The tie-up underscores SoftBank’s emergent role in driving AI development around the world, from leading the $100 billion “Stargate” US endeavor to a years-long effort to build datacenters and support research in its home country of Japan.
“If more is better, we should do a lot,” Son said. In an apparent nod to the arrival of Chinese startup DeepSeek and its cheaper AI model that’s challenged the assumptions underpinning the need for big AI spending, he said, “More brain is definitely better. Some people say you can do small — compressed — but that’s just small.”
SoftBank joins a growing roster of tech leaders including Meta Platforms Inc. to Microsoft Corp. that are spending billions of dollars to lay the foundation for future AI development and use.
SoftBank is teaming up with OpenAI, Oracle Corp. and Abu Dhabi-backed MGX on a multi- billion-dollar project to build data centers and infrastructure in the US for the ChatGPT creator. The Stargate Project plans to spend $100 billion immediately with a target to spend at least $500 billion over the next four years to build more computing power.

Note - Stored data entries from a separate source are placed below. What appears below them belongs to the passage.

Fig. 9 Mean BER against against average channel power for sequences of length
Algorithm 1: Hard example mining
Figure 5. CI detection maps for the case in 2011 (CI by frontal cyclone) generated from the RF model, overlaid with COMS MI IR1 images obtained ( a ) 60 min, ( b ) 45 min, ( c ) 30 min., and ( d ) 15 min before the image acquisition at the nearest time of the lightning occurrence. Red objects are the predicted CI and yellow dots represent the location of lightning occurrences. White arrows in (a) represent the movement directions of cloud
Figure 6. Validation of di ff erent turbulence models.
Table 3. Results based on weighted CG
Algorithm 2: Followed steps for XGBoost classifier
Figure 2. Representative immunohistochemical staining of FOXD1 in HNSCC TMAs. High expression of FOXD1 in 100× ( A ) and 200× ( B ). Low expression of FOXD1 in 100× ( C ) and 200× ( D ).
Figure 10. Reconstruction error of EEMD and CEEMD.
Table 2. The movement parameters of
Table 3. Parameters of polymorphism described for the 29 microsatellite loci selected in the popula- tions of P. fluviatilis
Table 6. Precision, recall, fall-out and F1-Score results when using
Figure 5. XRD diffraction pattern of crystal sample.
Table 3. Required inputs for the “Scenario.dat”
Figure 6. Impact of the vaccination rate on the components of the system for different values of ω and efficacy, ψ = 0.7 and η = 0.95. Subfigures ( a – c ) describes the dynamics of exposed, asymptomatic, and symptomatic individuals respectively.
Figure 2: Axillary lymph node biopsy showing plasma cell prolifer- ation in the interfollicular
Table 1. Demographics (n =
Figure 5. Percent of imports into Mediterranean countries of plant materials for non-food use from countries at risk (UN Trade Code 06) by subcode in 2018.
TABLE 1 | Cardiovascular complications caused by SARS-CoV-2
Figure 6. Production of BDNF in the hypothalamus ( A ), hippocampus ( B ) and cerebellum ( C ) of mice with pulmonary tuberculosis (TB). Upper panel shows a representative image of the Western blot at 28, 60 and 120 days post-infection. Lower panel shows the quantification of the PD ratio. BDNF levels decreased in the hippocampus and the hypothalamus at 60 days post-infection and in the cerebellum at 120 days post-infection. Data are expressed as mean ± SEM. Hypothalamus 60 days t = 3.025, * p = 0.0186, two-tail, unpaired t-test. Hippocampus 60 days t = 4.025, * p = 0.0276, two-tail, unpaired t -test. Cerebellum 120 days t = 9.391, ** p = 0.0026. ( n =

Japan, which largely missed the initial wave of growth from the internet, can’t afford to lose another three decades, Son has said, time and again. But the resource-poor country remains constrained by the high price of imported oil and gas, while public sentiment is wary about nuclear power following the 2011 Fukushima meltdowns in a country that experiences hundreds of noticeable quakes a year.